Meeting the Missouri River
St. Charles County, Missouri
St. Charles County is located at the confluence of the Mississippi and Missouri Rivers meet just north and east of St. Louis. On the Illinois side of the Mississippi River are steep limestone bluffs and their counterparts in Missouri are about 15 miles inland. This line of low hills that surround the farmlands of the floodplain are not steep because they are made largely of shale that does not form vertical cliffs. The alluvial soil of the floodplains is fertile and productive and has been attracting human cultivation for hundreds of years. Between 900 and 1350 the pre-Columbian Native Americans were drawn to the area concentrating mainly at Cahokia across the Mississippi in Illinois. Several Cahokia type mounds have been found near Portage des Sioux and north of St. Charles.

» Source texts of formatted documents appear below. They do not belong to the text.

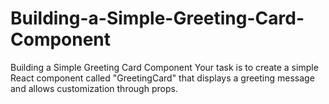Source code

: # Building-a-Simple-Greeting-Card-Component
Building a Simple Greeting Card Component    Your task is to create a simple React component called "GreetingCard" that displays a greeting message and allows customization through props.
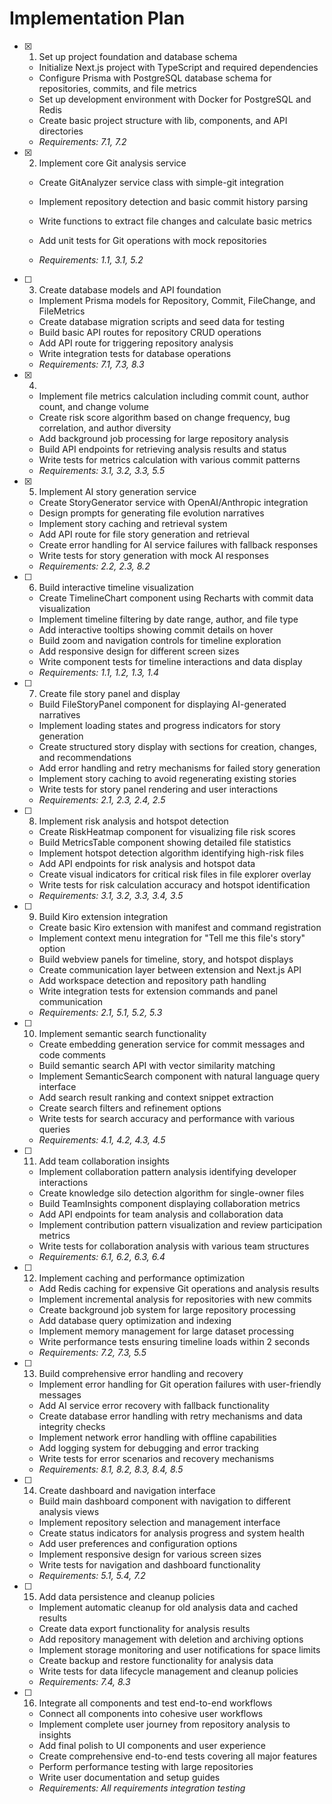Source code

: # Implementation Plan

- [x] 1. Set up project foundation and database schema

  - Initialize Next.js project with TypeScript and required dependencies
  - Configure Prisma with PostgreSQL database schema for repositories, commits, and file metrics
  - Set up development environment with Docker for PostgreSQL and Redis
  - Create basic project structure with lib, components, and API directories
  - _Requirements: 7.1, 7.2_

- [x] 2. Implement core Git analysis service

  - Create GitAnalyzer service class with simple-git integration
  - Implement repository detection and basic commit history parsing
  - Write functions to extract file changes and calculate basic metrics

  - Add unit tests for Git operations with mock repositories
  - _Requirements: 1.1, 3.1, 5.2_

- [ ] 3. Create database models and API foundation

  - Implement Prisma models for Repository, Commit, FileChange, and FileMetrics
  - Create database migration scripts and seed data for testing
  - Build basic API routes for repository CRUD operations
  - Add API route for triggering repository analysis
  - Write integration tests for database operations
  - _Requirements: 7.1, 7.3, 8.3_

- [x] 4.

  - Implement file metrics calculation including commit count, author count, and change volume
  - Create risk score algorithm based on change frequency, bug correlation, and author diversity
  - Add background job processing for large repository analysis
  - Build API endpoints for retrieving analysis results and status
  - Write tests for metrics calculation with various commit patterns
  - _Requirements: 3.1, 3.2, 3.3, 5.5_

- [x] 5. Implement AI story generation service


  - Create StoryGenerator service with OpenAI/Anthropic integration
  - Design prompts for generating file evolution narratives
  - Implement story caching and retrieval system
  - Add API route for file story generation and retrieval
  - Create error handling for AI service failures with fallback responses
  - Write tests for story generation with mock AI responses
  - _Requirements: 2.2, 2.3, 8.2_

- [ ] 6. Build interactive timeline visualization

  - Create TimelineChart component using Recharts with commit data visualization
  - Implement timeline filtering by date range, author, and file type
  - Add interactive tooltips showing commit details on hover
  - Build zoom and navigation controls for timeline exploration
  - Add responsive design for different screen sizes
  - Write component tests for timeline interactions and data display
  - _Requirements: 1.1, 1.2, 1.3, 1.4_

- [ ] 7. Create file story panel and display

  - Build FileStoryPanel component for displaying AI-generated narratives
  - Implement loading states and progress indicators for story generation
  - Create structured story display with sections for creation, changes, and recommendations
  - Add error handling and retry mechanisms for failed story generation
  - Implement story caching to avoid regenerating existing stories
  - Write tests for story panel rendering and user interactions
  - _Requirements: 2.1, 2.3, 2.4, 2.5_

- [ ] 8. Implement risk analysis and hotspot detection

  - Create RiskHeatmap component for visualizing file risk scores
  - Build MetricsTable component showing detailed file statistics
  - Implement hotspot detection algorithm identifying high-risk files
  - Add API endpoints for risk analysis and hotspot data
  - Create visual indicators for critical risk files in file explorer overlay
  - Write tests for risk calculation accuracy and hotspot identification
  - _Requirements: 3.1, 3.2, 3.3, 3.4, 3.5_

- [ ] 9. Build Kiro extension integration

  - Create basic Kiro extension with manifest and command registration
  - Implement context menu integration for "Tell me this file's story" option
  - Build webview panels for timeline, story, and hotspot displays
  - Create communication layer between extension and Next.js API
  - Add workspace detection and repository path handling
  - Write integration tests for extension commands and panel communication
  - _Requirements: 2.1, 5.1, 5.2, 5.3_

- [ ] 10. Implement semantic search functionality

  - Create embedding generation service for commit messages and code comments
  - Build semantic search API with vector similarity matching
  - Implement SemanticSearch component with natural language query interface
  - Add search result ranking and context snippet extraction
  - Create search filters and refinement options
  - Write tests for search accuracy and performance with various queries
  - _Requirements: 4.1, 4.2, 4.3, 4.5_

- [ ] 11. Add team collaboration insights

  - Implement collaboration pattern analysis identifying developer interactions
  - Create knowledge silo detection algorithm for single-owner files
  - Build TeamInsights component displaying collaboration metrics
  - Add API endpoints for team analysis and collaboration data
  - Implement contribution pattern visualization and review participation metrics
  - Write tests for collaboration analysis with various team structures
  - _Requirements: 6.1, 6.2, 6.3, 6.4_

- [ ] 12. Implement caching and performance optimization

  - Add Redis caching for expensive Git operations and analysis results
  - Implement incremental analysis for repositories with new commits
  - Create background job system for large repository processing
  - Add database query optimization and indexing
  - Implement memory management for large dataset processing
  - Write performance tests ensuring timeline loads within 2 seconds
  - _Requirements: 7.2, 7.3, 5.5_

- [ ] 13. Build comprehensive error handling and recovery

  - Implement error handling for Git operation failures with user-friendly messages
  - Add AI service error recovery with fallback functionality
  - Create database error handling with retry mechanisms and data integrity checks
  - Implement network error handling with offline capabilities
  - Add logging system for debugging and error tracking
  - Write tests for error scenarios and recovery mechanisms
  - _Requirements: 8.1, 8.2, 8.3, 8.4, 8.5_

- [ ] 14. Create dashboard and navigation interface

  - Build main dashboard component with navigation to different analysis views
  - Implement repository selection and management interface
  - Create status indicators for analysis progress and system health
  - Add user preferences and configuration options
  - Implement responsive design for various screen sizes
  - Write tests for navigation and dashboard functionality
  - _Requirements: 5.1, 5.4, 7.2_

- [ ] 15. Add data persistence and cleanup policies

  - Implement automatic cleanup for old analysis data and cached results
  - Create data export functionality for analysis results
  - Add repository management with deletion and archiving options
  - Implement storage monitoring and user notifications for space limits
  - Create backup and restore functionality for analysis data
  - Write tests for data lifecycle management and cleanup policies
  - _Requirements: 7.4, 8.3_

- [ ] 16. Integrate all components and test end-to-end workflows
  - Connect all components into cohesive user workflows
  - Implement complete user journey from repository analysis to insights
  - Add final polish to UI components and user experience
  - Create comprehensive end-to-end tests covering all major features
  - Perform performance testing with large repositories
  - Write user documentation and setup guides
  - _Requirements: All requirements integration testing_
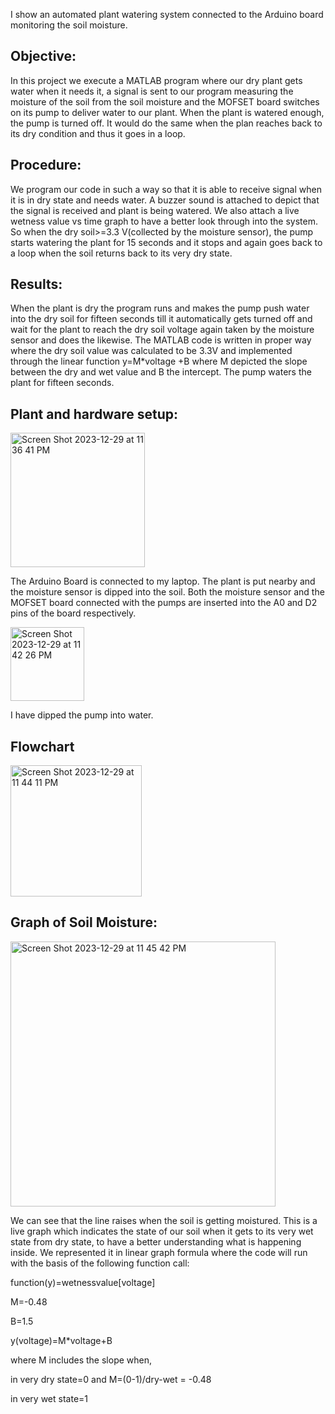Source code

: I show an automated plant watering system connected to the Arduino board monitoring the soil moisture.

## Objective: 
In this project we execute a MATLAB program where our dry plant gets water when it needs it, a signal is sent to our program
measuring the moisture of the soil from the soil moisture and the MOFSET board switches on its pump
to deliver water to our plant. When the plant is watered enough, the pump is turned off. It would do the
same when the plan reaches back to its dry condition and thus it goes in a loop.

## Procedure: 
We program our code in such a way so that it is able to receive signal when it is in dry state and needs water. A
buzzer sound is attached to depict that the signal is received and plant is being watered. We also attach
a live wetness value vs time graph to have a better look through into the system. So when the dry
soil>=3.3 V(collected by the moisture sensor), the pump starts watering the plant for 15 seconds and it
stops and again goes back to a loop when the soil returns back to its very dry state. 

## Results:
When the plant is dry the program runs and makes the pump push water into the dry soil for fifteen seconds till it
automatically gets turned off and wait for the plant to reach the dry soil voltage again taken by the
moisture sensor and does the likewise. 
The MATLAB code is written in proper way where the dry soil value was calculated to be 3.3V and implemented through the linear function y=M*voltage
+B where M depicted the slope between the dry and wet value and B the intercept. The pump waters
the plant for fifteen seconds.

## Plant and hardware setup:
<img width="215" alt="Screen Shot 2023-12-29 at 11 36 41 PM" src="https://github.com/Adazaiya/water-system/assets/120755280/3857ce4f-6c5e-4493-9f99-e308ac3077d7">

The Arduino Board is connected to my laptop. The plant is put nearby and the moisture sensor is dipped
into the soil. Both the moisture sensor and the MOFSET board connected with the pumps are inserted
into the A0 and D2 pins of the board respectively. 

<img width="118" alt="Screen Shot 2023-12-29 at 11 42 26 PM" src="https://github.com/Adazaiya/water-system/assets/120755280/d1aa44b8-2149-41b7-aa06-f13c80b02f75">


I have dipped the pump into water. 


## Flowchart
<img width="210" alt="Screen Shot 2023-12-29 at 11 44 11 PM" src="https://github.com/Adazaiya/water-system/assets/120755280/8e9f727d-2710-46bd-bda3-653794c679fa">


## Graph of Soil Moisture:
<img width="424" alt="Screen Shot 2023-12-29 at 11 45 42 PM" src="https://github.com/Adazaiya/water-system/assets/120755280/81c786e7-fd5b-4e9b-983c-4451b28a141c">

We can see that the line raises when the soil is getting moistured. This is a live graph which indicates the
state of our soil when it gets to its very wet state from dry state, to have a better understanding what is
happening inside. We represented it in linear graph formula where the code will run with the basis of
the following function call:


function(y)=wetnessvalue[voltage]


M=-0.48


B=1.5


y(voltage)=M*voltage+B




where M includes the slope when,


in very dry state=0 and M=(0-1)/dry-wet = -0.48


in very wet state=1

The first recorded Europeans to reach St. Charles County were Father Jacques Marquette and Louis Joliet who were exploring the Mississippi River Valley. In June 1673 on seeing the confluence of the Mississippi and Missouri Marquette wrote in his journal, “I have seen nothing more dreadful. An accumulation of large and entire trees, branches and floating islands was issuing from the mouth of the river, with such impetuosity that we could not, without great danger, risk passing through it.” While the point of confluence has changed over time as the rivers make new channels, the meeting of the two rivers can be seen at Confluence Point State Park.
European interest in the region was limited mainly to fur trapping until the late 18th century. The first Europeans to live in St. Charles County were 15 Spanish soldiers who manned a blockhouse in 1767 at the confluence to ensure that boats going up the Missouri had a trading license. In 1769 a French-Canadian named Louis Blanchette established the first European settlement on the Missouri River. Blanchette named the village Les Petite Cotes (The Little Hills, later to become San Carlos) because of the low bluffs along the Missouri River running along the length of the town.
The first American settlers began arriving in the 1790s. Daniel Boone, the famous frontiersman, became one of the first American settlers in St. Charles County by building a home in Defiance in 1799. In 1804, when the Louisiana Purchase was finalized, San Carlos’ name was Anglicized to St. Charles. On May 16, 1804, William Clark arrived in St. Charles, still at the time a predominately French community, with the main body of the Corps of Discovery to await the arrival of Meriwether Lewis who still in St. Louis. Lewis arrived from St. Louis on May 20, and the expedition resumed their epic journey up the Missouri the next day. St. Charles has been designated as a Lewis and Clark site on the Lewis and Clark National Historic Trail and is the home of the Lewis & Clark Boat House and Nature Center.
When Missouri became a state in 1821 two adjoining Federal-style brick buildings on Main Street in St. Charles served as the seat of state government until 1826, when the capitol building in Jefferson City was ready. The buildings were bought by the state in 1961 and were restored and are located within an easy walk from the new St. Charles Visitors Center. There are also a large variety of restaurants, specialty shops, and bed and breakfasts located in the historic St. Charles Historic District.
Even to this day the Mississippi and Missouri Rivers are major national highways in the Midwest. But until the mid 19th century they were the primary routes of transportation in Middle America whether by canoe, keelboat, or steamboat. The railroad arrived in St. Charles County in the 1850s and became the major mode of travel until paved roads began being built in the 1920s. The Katy Trail, the old route of the Missouri-Kansas-Texas rail line and Missouri’s longest state park, begins in Frontier Park in St. Charles and follows the Missouri River until it reaches Clinton in western Missouri.
German immigrants began arriving in large numbers beginning in the 1830s and by the 1850s largely towns with a strong German heritage like Augusta were prospering. The Germans began making wine soon after their arrival and the vineyards in the area had achieved a reputation for excellence by the 1850s. The vineyards were dealt a severe blow by Prohibition began to revive in the late 1960s and Highway 94 has become known as the Weinstrasse, or "The Wine Road." Today Augusta’s economy caters to visitors and offers antique shops, small boutiques, restaurants, and bed and breakfast inns.
Located just north of St. Louis and within an easy drive from both the city and St. Louis County, St. Charles County offers its visitors a diverse array of attractions and events, historical heritage, natural beauty, and friendly people.